EXTRAIT DU TEXTE -

• • • •

Chaque semaine, des prisonniers en Côte d'Ivoire meurent de diarrhée, de malnutrition, de tuberculose et du VIH/SIDA, indique Keita de Save the Prisoners, qui a réussi a faire introduire à la prison de Dimbokro un programme de dépistage gratuit de la tuberculose.

"Le ministère de la Justice est responsable des prisonniers, mais dans la plupart des pays, le ministère de la Santé affecte du personnel médical dans les prisons pour suivre l'état de santé des détenus", explique Keita. "Le problème, c'est que la crise qui sévit dans notre pays empêche le gouvernement de travailler correctement. Et comme ses ministères ne coopèrent pas, la santé des prisonniers est totalement négligée. Ce sont des parasites de toute façon et personne ne s'en préoccupe."

La Côte d'Ivoire est coupée en deux depuis la tentative avortée de renversement du président Gbagbo en septembre 2002 par des forces rebelles qui occupent le nord du pays, le sud étant tenu par les forces gouvernementales loyalistes.

Les luttes de pouvoir, les querelles internes politiques et la corruption endémique ont entamé l'action du gouvernement de réconciliation nationale nommé en mars 2003.

• • • •

VOTRE TÂCHE - Recopiez mot pour mot le passage de l'extrait sur la santé des prisonniers en Côte d'Ivoire qui commence aux mots « Chaque semaine, des » et s'arrête après « de la tuberculose. ».

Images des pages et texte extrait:
• • • •

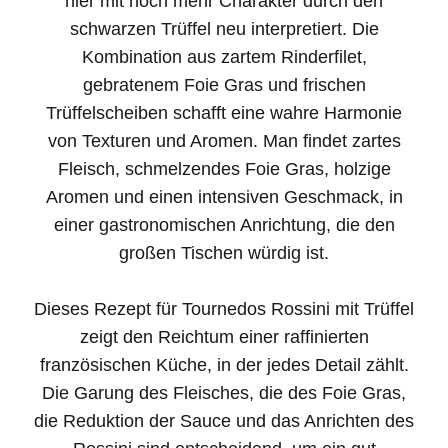
hier mit noch mehr Charakter durch den
schwarzen Trüffel neu interpretiert. Die
Kombination aus zartem Rinderfilet,
gebratenem Foie Gras und frischen
Trüffelscheiben schafft eine wahre Harmonie
von Texturen und Aromen. Man findet zartes
Fleisch, schmelzendes Foie Gras, holzige
Aromen und einen intensiven Geschmack, in
einer gastronomischen Anrichtung, die den
großen Tischen würdig ist.
Dieses Rezept für Tournedos Rossini mit Trüffel
zeigt den Reichtum einer raffinierten
französischen Küche, in der jedes Detail zählt.
Die Garung des Fleisches, die des Foie Gras,
die Reduktion der Sauce und das Anrichten des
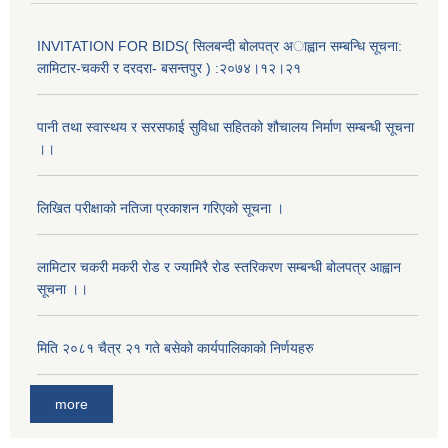
INVITATION FOR BIDS( सिलबन्दी बोलपत्र अाह्वान सम्बन्धि सूचना:
लामिटार-चकरी र दरदरा- बसन्तपुर ) :२०७४।१२।२१
पानी तथा स्वास्थय र सरसफाई सुविधा सहितको शौचालय निर्माण सम्बन्धी सूचना
।।
क्याटलग बिधिबाट व्याक हो लोडर खरिद सम्बन्धी शिलबन्दी प्रस्ताब आह्वानको सूचना ।
लिखित परीक्षाको नतिजा प्रकाशन गरिएको सूचना ।
लामिटार चकरी मकरी रोड र ज्यामिरै रोड स्तरिकरण सम्बन्धी बोलपत्र आह्वान
ठेक्का नं BRIDGE/NCB/MAN-36-2076/77 को आर्थिक प्रस्ताव खोल्ने सम्बन्धि आशयको पुन प्रकाशित सूचना।।
सूचना ।।
ठेक्का नं BRIDGE/NCB/MAN-36-2076/77को आर्थिक प्रस्ताव खोल्ने सम्बन्धि आशयको सूचना।।
मिति २०८१ चैत्र २१ गते बसेको कार्यपालिकाको निर्णयहरु
more
ठेक्का नं BRIDGE/NCB/MAN-37-2076/77 को आर्थिक प्रस्ताव खोल्ने सम्बन्धि आशयको पुन प्रकाशित सूचना।।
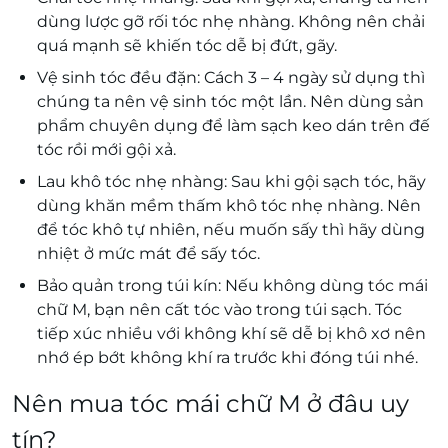
dùng lược gỡ rối tóc nhẹ nhàng. Không nên chải
quá mạnh sẽ khiến tóc dễ bị đứt, gãy.
Vệ sinh tóc đều đặn: Cách 3 – 4 ngày sử dụng thì
chúng ta nên vệ sinh tóc một lần. Nên dùng sản
phẩm chuyên dụng để làm sạch keo dán trên đế
tóc rồi mới gội xả.
Lau khô tóc nhẹ nhàng: Sau khi gội sạch tóc, hãy
dùng khăn mềm thấm khô tóc nhẹ nhàng. Nên
để tóc khô tự nhiên, nếu muốn sấy thì hãy dùng
nhiệt ở mức mát để sấy tóc.
Bảo quản trong túi kín: Nếu không dùng tóc mái
chữ M, bạn nên cất tóc vào trong túi sạch. Tóc
tiếp xúc nhiều với không khí sẽ dễ bị khô xơ nên
nhớ ép bớt không khí ra trước khi đóng túi nhé.
Nên mua tóc mái chữ M ở đâu uy
tín?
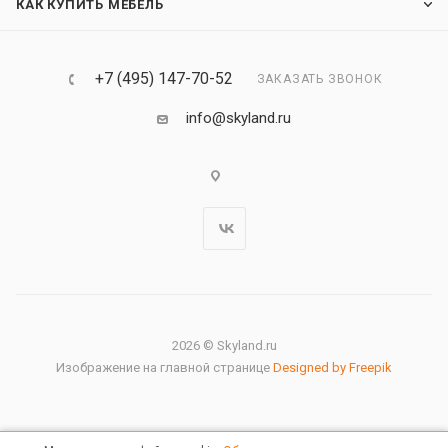
КАК КУПИТЬ МЕБЕЛЬ
+7 (495) 147-70-52
ЗАКАЗАТЬ ЗВОНОК
info@skyland.ru
2026 © Skyland.ru
Изображение на главной странице
Designed by Freepik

• • • •

EXERCICE TERMINÉ -
Chaque semaine, des prisonniers en Côte d'Ivoire meurent de diarrhée, de malnutrition, de tuberculose et du VIH/SIDA, indique Keita de Save the Prisoners, qui a réussi a faire introduire à la prison de Dimbokro un programme de dépistage gratuit de la tuberculose.